The porch has its own memories–announcements of joining the military and engagement to be married and summer violin and mandolin playing after dark with only the stars and moon to provide light. Our porch swings have experienced joys and tears while our tables have been crowded with merry meals, sometimes folks sitting side by side having just met when they arrived for Thanksgiving dinner or standing room only at Christmas Open Houses. Our screen door has been opened to those of every age, belief and skin color and our hearts have been blessed by it.
Many young men have spent long week-ends with our sons while working on dirt bikes in the ample garage-shop. How many times have we had to remind our littles to move their pile of riding toys from the shop door just so we could walk inside? Will we miss these times? Certainly so. Memories are not so annoying as reality, I suppose.
Our yards have footprints of children playing ghost-in-the-graveyard and catching lightening bugs in the summer evenings. The tallest oak was planted when my husband’s dear grandfather passed and the oddly growing redbud was a gift at the passing of his father. Every nook and cranny holds memories for us because, you see, we feel that one should live in a HOME and not a house.
Whippoorwill Fields Farm is what we named this place. Slowly swinging on the porch at night and listening to the lonely sound of the whippoorwill is oddly comforting, relaxing really. The next morning promises wild turkeys in the front yard and a family of deer in the back.

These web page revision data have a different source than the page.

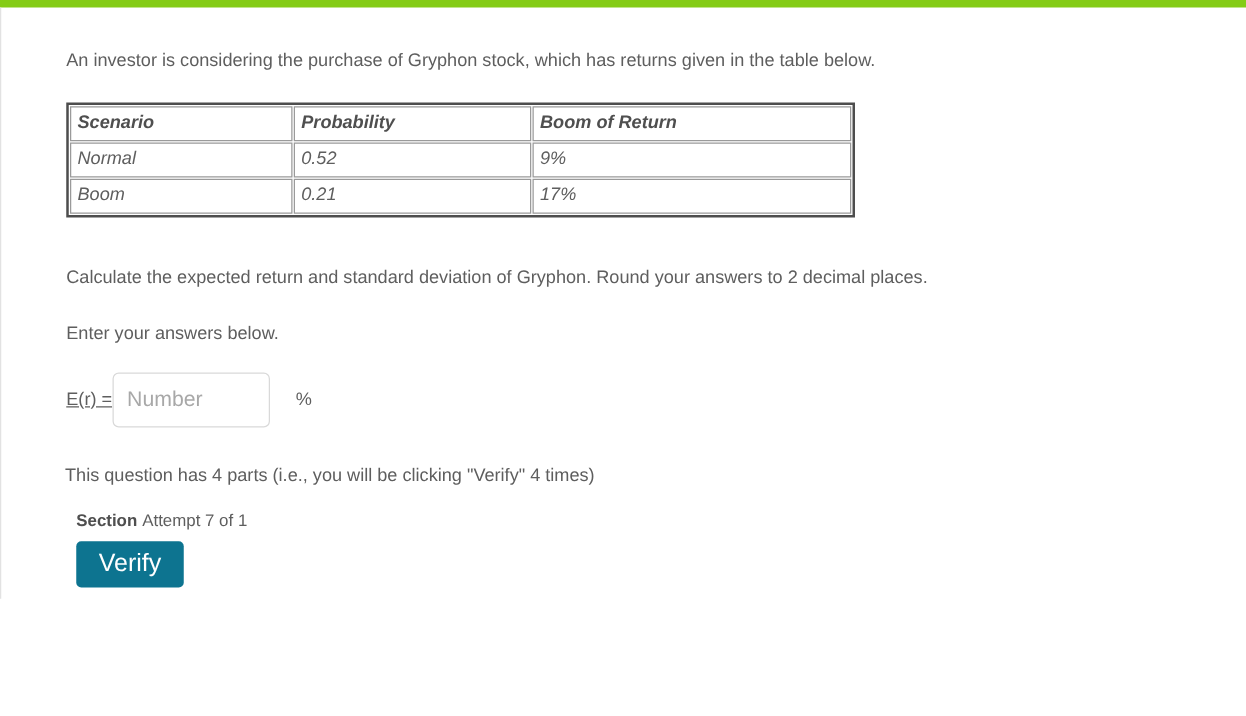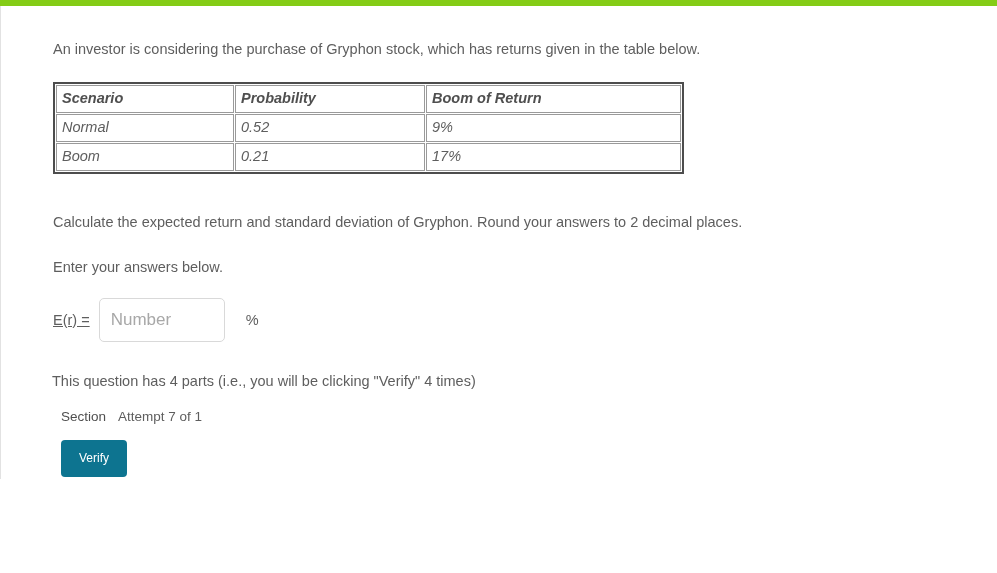--- a/index.html
+++ b/index.html
@@ -96,7 +96,6 @@
   .answer-label {
     font-size: 14.5px;
     color: #5e5e5e;
-    margin-right: 9px;
     text-decoration: underline;
   }
   .answer-input {

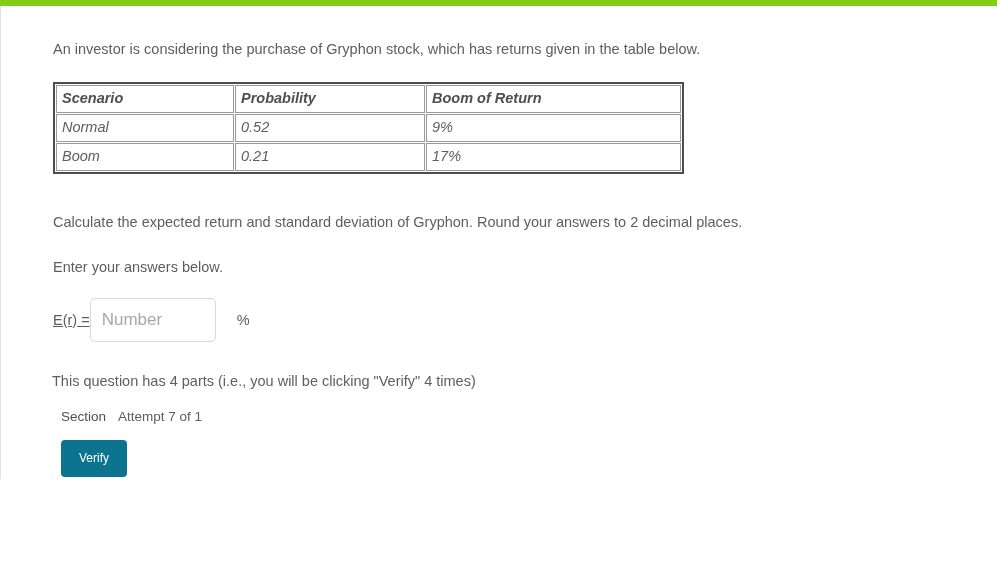--- a/index.html
+++ b/index.html
@@ -131,9 +131,9 @@
     align-items: baseline;
   }
   .section-label {
-    font-weight: normal;
+    font-weight: bold;
     color: #4f4f4f;
-    margin-right: 12px;
+    margin-right: 4px;
   }
   .attempt-label { color: #5e5e5e; }
 

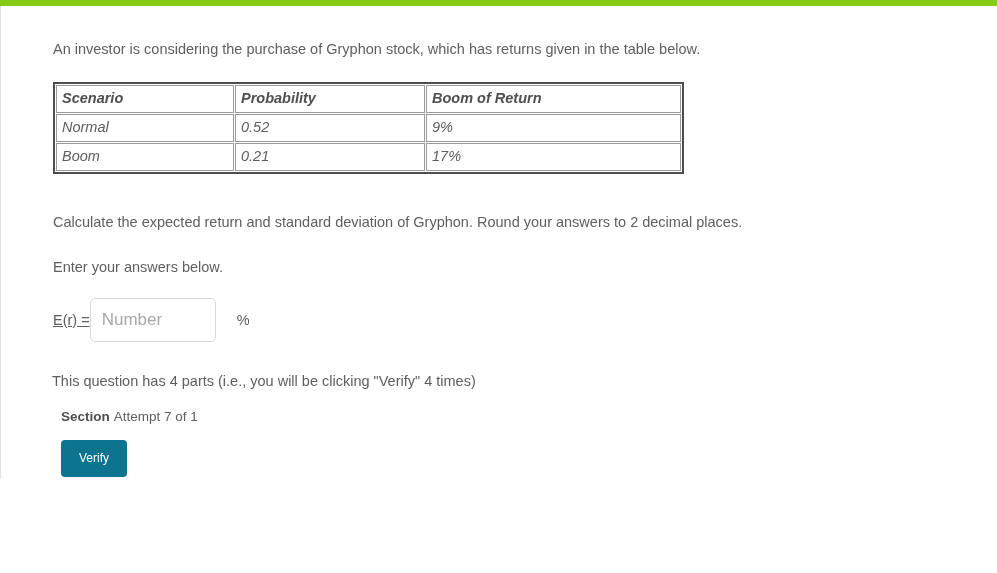--- a/index.html
+++ b/index.html
@@ -138,7 +138,7 @@
   .attempt-label { color: #5e5e5e; }
 
   .verify-button {
-    margin-top: 16px;
+    margin-top: 9px;
     margin-left: 8px;
     display: inline-block;
     background: #0d7490;
@@ -149,7 +149,7 @@
     height: 37px;
     line-height: 37px;
     font-family: "Liberation Sans", sans-serif;
-    font-size: 12px;
+    font-size: 20px;
     cursor: pointer;
   }
 </style>

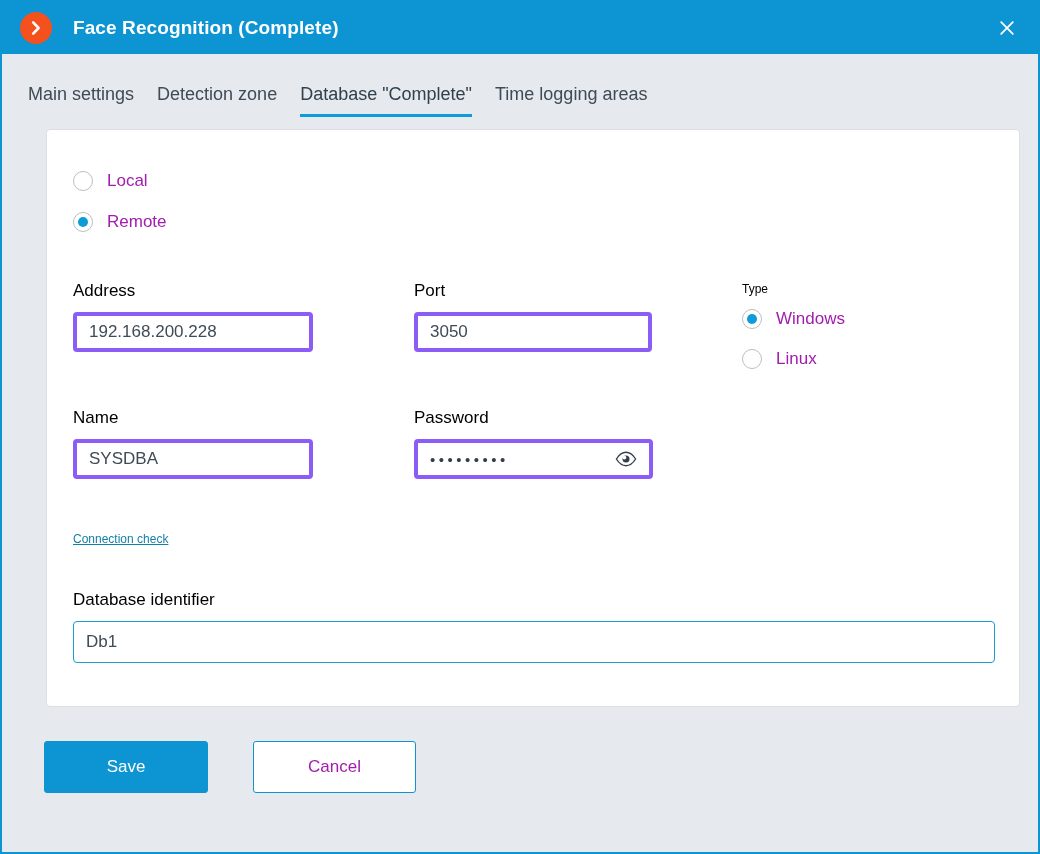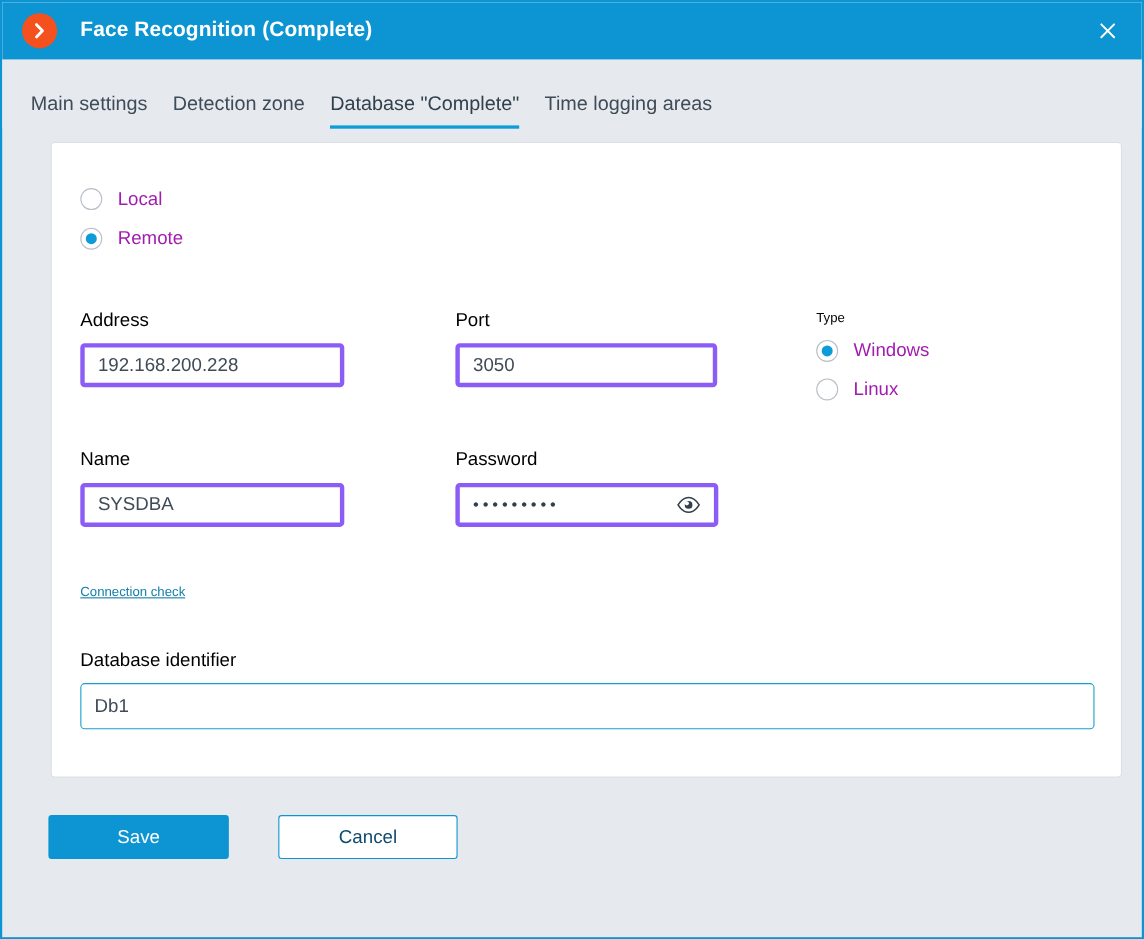--- a/index.html
+++ b/index.html
@@ -114,7 +114,7 @@
     cursor: pointer;
     width: max-content;
   }
-  .radio-row + .radio-row { margin-top: 0px; }
+  .radio-row + .radio-row { margin-top: 0px; align-items: flex-end; }
   .radio {
     width: 20px;
     height: 20px;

The farm is now to become yours to do with whatever you feel is right. We are embarking on a journey which we feel is the right thing to do for our family, as well. We have prayed for you for months! We have asked the Father to prepare you in every way necessary and that this house might be a blessing to you as it has been to us.
If we could thank the house, we would. It has been good to us. God has been good to us and to Him we give all the glory. We trust Him.
It is time that we begin to pack up our remaining belongings and leave the structure as clean as we can. We will pack the memories in our hearts and minds, making room for you to make your own. If we happen to leave one behind, please be kind and pick it up, dust it off and make it your own.